The main focus of the very detailed article, however, is on Jonathan Winer. Felten works off the SSCI report, but I think we can be absolutely certain that John Durham has also been examining Winer's role in the Russia Hoax. It's a good example of the "sprawl" that Durham has had to contend with--in his position he can't afford to leave stones unturned.
Who is Winer?
Winer was for a decade an aide to Sen. John Kerry. From 1994 to 1999 he was a deputy assistant secretary at the Department of State. From government he went to the international lobby and law firm Alston & Bird. Winer moved to APCO Worldwide in 2008, about the time he met Steele, who had just left British intelligence and was setting up his own shop. Winer told the Senate that in his private sector jobs he “was still engaged in various types of Russian representation all over the map.” Pro-Putin, anti-Putin: Winer didn’t care, he told senators: “It was any work that was consistent with their needs and my values.”
"My values." Gotta luv that! What would those values have been? The almighty dollar is my guess.
Winer returned to the State Department during Obama's second term, rejoining Kerry. Here are some of the highlights of Felten's article, to whet your appetite for the whole thing. Note that both Winer and Glenn Simpson of Fusion - GPS may have perjury problems connected with their Senate testimony:
Jonathan Winer, a former top aide to Secretary of State John Kerry who was a key conduit for disseminating the discredited Steele dossier in the U.S. government, worked as a lobbyist for Russian oligarch Oleg Deripaska in years preceding the Russiagate affair. This revelation raises new questions about Russian efforts to influence American foreign policy -- far afield from any Kremlin efforts to favor Donald Trump.
Winer’s connection to Deripaska came to light through last week’s release of the fifth and final volume of the Senate Select Committee on Intelligence investigation of Russian interference in the 2016 campaign. The Senate report also found that at different times ex-British spy Christopher Steele had worked for the powerful oligarch with ties to President Vladimir Putin, and sent scores of reports from his intelligence firm on to Winer, who admitted to the panel destroying many of them before leaving the State Department. Further, the Senate developed evidence that Glenn Simpson – whose company Fusion GPS contracted with Steele for the dossier – also did work for Deripaska. Simpson denied that, telling senators, “I don’t think I’ve knowingly had any contact with his organization.”

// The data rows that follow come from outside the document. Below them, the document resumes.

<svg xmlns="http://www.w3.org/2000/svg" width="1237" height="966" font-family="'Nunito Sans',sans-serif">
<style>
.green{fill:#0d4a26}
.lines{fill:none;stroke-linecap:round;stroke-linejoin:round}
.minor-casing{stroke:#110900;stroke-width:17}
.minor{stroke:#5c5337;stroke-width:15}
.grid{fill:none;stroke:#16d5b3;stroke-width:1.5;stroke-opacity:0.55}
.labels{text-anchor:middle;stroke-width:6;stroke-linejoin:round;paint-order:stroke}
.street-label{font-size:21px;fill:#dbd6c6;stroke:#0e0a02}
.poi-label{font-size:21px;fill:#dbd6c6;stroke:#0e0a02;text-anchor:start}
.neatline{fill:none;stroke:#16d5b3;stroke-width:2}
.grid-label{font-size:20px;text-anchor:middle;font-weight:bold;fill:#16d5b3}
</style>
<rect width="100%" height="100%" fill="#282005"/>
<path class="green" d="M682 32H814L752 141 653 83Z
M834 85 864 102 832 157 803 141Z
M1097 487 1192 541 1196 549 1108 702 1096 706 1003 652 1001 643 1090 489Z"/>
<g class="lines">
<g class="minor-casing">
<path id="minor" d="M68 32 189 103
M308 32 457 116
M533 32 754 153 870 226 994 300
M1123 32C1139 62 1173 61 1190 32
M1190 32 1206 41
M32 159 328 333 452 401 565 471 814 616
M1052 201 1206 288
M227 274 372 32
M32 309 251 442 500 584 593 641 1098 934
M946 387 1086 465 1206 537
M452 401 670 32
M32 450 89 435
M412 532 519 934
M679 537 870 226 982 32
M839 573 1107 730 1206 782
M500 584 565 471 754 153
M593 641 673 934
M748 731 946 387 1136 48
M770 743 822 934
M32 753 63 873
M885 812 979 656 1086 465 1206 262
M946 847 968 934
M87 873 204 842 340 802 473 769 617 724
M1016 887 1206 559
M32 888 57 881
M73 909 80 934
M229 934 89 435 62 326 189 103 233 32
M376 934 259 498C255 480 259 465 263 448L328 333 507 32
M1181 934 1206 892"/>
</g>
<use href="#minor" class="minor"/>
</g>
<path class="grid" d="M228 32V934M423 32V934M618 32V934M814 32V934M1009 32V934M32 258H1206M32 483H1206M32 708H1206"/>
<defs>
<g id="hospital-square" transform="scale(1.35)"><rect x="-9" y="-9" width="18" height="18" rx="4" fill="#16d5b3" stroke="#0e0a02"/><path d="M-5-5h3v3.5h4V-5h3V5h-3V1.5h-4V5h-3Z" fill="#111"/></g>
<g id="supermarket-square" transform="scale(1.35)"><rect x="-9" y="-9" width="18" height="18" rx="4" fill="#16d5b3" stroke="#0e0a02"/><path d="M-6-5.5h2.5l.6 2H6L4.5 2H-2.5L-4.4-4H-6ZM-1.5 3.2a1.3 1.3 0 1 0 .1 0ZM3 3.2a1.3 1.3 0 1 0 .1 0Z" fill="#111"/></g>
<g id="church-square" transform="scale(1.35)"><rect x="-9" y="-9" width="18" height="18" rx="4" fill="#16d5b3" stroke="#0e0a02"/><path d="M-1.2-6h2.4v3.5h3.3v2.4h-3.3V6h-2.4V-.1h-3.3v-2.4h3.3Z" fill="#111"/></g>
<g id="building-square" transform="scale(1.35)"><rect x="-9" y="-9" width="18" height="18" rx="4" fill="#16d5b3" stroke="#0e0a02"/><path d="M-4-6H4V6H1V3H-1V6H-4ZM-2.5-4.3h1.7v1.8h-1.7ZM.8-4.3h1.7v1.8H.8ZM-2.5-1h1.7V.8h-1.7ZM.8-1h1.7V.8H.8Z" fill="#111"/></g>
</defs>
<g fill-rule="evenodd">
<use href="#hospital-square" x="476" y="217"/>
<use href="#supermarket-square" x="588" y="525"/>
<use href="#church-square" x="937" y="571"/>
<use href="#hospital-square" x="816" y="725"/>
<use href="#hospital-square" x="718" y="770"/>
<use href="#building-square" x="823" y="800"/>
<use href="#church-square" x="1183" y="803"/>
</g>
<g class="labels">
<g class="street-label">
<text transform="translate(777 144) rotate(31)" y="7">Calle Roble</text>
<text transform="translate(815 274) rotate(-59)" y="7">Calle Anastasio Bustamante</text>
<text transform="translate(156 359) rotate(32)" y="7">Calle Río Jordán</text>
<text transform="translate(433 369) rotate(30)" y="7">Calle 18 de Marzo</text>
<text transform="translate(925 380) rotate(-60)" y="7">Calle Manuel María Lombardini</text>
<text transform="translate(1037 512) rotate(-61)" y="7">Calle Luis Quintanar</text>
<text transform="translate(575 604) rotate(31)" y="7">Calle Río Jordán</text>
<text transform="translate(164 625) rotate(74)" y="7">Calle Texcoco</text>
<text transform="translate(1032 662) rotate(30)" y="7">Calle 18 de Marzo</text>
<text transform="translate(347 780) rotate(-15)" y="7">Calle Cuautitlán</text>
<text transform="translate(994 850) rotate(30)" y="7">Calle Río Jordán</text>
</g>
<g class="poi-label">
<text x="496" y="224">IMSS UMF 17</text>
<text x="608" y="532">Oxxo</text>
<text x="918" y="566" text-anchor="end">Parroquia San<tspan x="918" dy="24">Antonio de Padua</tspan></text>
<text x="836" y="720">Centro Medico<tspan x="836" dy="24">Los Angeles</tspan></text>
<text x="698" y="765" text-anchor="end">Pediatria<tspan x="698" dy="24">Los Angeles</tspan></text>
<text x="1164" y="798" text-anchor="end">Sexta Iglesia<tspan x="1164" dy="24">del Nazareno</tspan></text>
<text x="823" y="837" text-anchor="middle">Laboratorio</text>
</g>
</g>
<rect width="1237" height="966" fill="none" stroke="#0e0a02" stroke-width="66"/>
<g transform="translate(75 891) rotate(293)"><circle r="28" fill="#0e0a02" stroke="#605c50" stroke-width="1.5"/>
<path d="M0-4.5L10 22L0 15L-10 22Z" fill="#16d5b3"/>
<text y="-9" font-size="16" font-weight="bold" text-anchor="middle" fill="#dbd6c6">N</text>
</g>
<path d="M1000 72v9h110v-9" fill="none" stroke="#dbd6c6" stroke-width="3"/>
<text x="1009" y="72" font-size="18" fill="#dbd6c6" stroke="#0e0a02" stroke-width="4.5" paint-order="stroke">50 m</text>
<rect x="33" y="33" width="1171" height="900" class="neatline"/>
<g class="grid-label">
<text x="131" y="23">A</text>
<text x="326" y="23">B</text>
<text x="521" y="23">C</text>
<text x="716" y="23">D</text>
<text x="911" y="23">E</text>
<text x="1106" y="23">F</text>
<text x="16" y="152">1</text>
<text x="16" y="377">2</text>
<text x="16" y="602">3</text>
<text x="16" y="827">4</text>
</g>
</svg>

In his initial interview with the Senate committee, Winer claimed never to have met the oligarch. In a second interview Winer revised this answer. He conceded that, beginning in 2003, Deripaska had hired the law firm Alston & Bird, where Winer was a partner. He worked on the Deripaska account but, asserting attorney-client privilege, refused to say what exactly he had done on Deripaska’s behalf. RealClearInvestigations sent questions to Alston & Bird’s spokesman but received no reply.
RealClearInvestigations has found that as an employee of the government affairs and public relations firm APCO Worldwide, Winer also worked on behalf of the Russian government’s nuclear agency in 2010 and 2011. Winer also drummed up business for Steele among lobbyists he knew from his work promoting Russia’s nuclear interests. RealClearInvestigations contacted both Winer and APCO; neither responded.
While at the State Department during President Barack Obama’s second term, Winer disseminated to his colleagues over 100 memos written by Steele’s company, Orbis Business Intelligence. Among them were memos apparently intended to help influence U.S. foreign policy in favor of Steele’s Russian client, billionaire Putin loyalist Deripaska.
The Senate revelations establish that Winer was a key but little-known figure in Russiagate. He, along with former Associate Deputy Attorney General Bruce Ohr – whose wife worked for Fusion GPS – have emerged as prime vehicles for the dissemination of the Steele dossier to the highest reaches of the U.S. government.
It's becoming clear that the State Department connections to the Russia Hoax, while long known, may have been underestimated in their significance. But I doubt that Barr and Durham have overlooked any of this.